---------- Text shown ----------

With Bulls' roster shakeup underway, is Zach LaVine the next piece on the move?

Wednesday brought a four-year max-contract for Pascal Siakam and Indiana. Thursday brought Chicago and Oklahoma City swapping Alex Caruso for Josh Giddey. The NBA offseason is officially underway, and there’s plenty of trade activity still to come ahead of the NBA Draft on Wednesday and Thursday and the ensuing start of free agency.

The Bulls had been communicating with rival teams a desire to reshape their roster, league sources told Yahoo Sports, and Artūras Karnišovas’ front office indeed struck a deal that brings the first player back to Chicago via trade in three years. Word of the Bulls’ interest in Giddey had filtered to opposing front offices throughout this past week. Although many executives from opposing teams believed that was a potential construct for a Patrick Williams sign-and-trade — the fourth-year forward is set to reach restricted free agency June 30, with OKC, Toronto and Charlotte already being mentioned by league personnel as possible landing spots for Williams outside of Chicago.

Alas, the deal resulted in a direct flip of Giddey for Caruso, a 30-year-old 3-and-D guard who’s on an expiring $9.9 million contract and will become eligible for a four-year, roughly $80 million extension six months after the completion of this trade. OKC has made its first true win-now move that rival teams have been anticipating for some time, swapping one of the Thunder’s prized lottery picks for a veteran who fits perfectly within OKC’s five-out scheme. Many league observers quickly compared this acquisition to that of Boston landing Derrick White — a key building block toward the Celtics’ championship.

---------- Extracted records ----------

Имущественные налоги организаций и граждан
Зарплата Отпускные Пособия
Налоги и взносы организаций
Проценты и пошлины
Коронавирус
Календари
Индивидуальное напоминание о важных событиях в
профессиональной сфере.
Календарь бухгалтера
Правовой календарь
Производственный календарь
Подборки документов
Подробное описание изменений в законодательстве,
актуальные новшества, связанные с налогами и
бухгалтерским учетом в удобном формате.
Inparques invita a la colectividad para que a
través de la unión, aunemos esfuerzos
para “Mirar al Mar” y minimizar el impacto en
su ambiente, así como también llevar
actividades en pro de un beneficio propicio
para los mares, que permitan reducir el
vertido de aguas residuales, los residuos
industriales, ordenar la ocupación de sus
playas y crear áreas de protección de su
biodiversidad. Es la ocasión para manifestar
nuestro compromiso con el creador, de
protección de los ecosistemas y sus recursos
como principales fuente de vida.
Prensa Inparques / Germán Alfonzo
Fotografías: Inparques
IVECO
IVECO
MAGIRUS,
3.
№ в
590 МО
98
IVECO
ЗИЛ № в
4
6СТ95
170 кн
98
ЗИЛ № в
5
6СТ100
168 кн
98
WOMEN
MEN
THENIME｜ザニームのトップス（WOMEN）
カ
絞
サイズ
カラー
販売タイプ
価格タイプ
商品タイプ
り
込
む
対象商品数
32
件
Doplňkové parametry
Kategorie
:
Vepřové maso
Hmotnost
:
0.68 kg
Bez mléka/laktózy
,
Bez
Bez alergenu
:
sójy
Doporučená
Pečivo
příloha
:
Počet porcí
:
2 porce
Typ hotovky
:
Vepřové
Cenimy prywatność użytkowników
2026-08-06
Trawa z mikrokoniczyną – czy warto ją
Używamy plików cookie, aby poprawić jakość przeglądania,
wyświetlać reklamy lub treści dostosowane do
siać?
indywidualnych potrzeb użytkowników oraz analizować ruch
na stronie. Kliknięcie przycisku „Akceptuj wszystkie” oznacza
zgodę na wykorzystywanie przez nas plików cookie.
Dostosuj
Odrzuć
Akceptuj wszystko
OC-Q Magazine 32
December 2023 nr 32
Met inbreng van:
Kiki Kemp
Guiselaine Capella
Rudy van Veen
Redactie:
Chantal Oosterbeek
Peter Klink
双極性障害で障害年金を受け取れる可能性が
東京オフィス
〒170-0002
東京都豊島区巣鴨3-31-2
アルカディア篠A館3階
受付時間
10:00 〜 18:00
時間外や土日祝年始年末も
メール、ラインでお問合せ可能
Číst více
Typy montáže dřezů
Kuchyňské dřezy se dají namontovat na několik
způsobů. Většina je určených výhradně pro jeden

----------

* _Prompt A_
Write out the part of the Bulls trade article starting at "The Bulls had" and ending at "outside of Chicago.", word for word.
* _Prompt B_
Give the records again exactly, starting at their first line and ending at the line that contains "nuestro compromiso con el creador, de".
The article and the records have no connection to each other.

* _Your response A_
The Bulls had been communicating with rival teams a desire to reshape their roster, league sources told Yahoo Sports, and Artūras Karnišovas’ front office indeed struck a deal that brings the first player back to Chicago via trade in three years. Word of the Bulls’ interest in Giddey had filtered to opposing front offices throughout this past week. Although many executives from opposing teams believed that was a potential construct for a Patrick Williams sign-and-trade — the fourth-year forward is set to reach restricted free agency June 30, with OKC, Toronto and Charlotte already being mentioned by league personnel as possible landing spots for Williams outside of Chicago.

* _Your response B_
Имущественные налоги организаций и граждан
Зарплата Отпускные Пособия
Налоги и взносы организаций
Проценты и пошлины
Коронавирус
Календари
Индивидуальное напоминание о важных событиях в
профессиональной сфере.
Календарь бухгалтера
Правовой календарь
Производственный календарь
Подборки документов
Подробное описание изменений в законодательстве,
актуальные новшества, связанные с налогами и
бухгалтерским учетом в удобном формате.
Inparques invita a la colectividad para que a
través de la unión, aunemos esfuerzos
para “Mirar al Mar” y minimizar el impacto en
su ambiente, así como también llevar
actividades en pro de un beneficio propicio
para los mares, que permitan reducir el
vertido de aguas residuales, los residuos
industriales, ordenar la ocupación de sus
playas y crear áreas de protección de su
biodiversidad. Es la ocasión para manifestar
nuestro compromiso con el creador, de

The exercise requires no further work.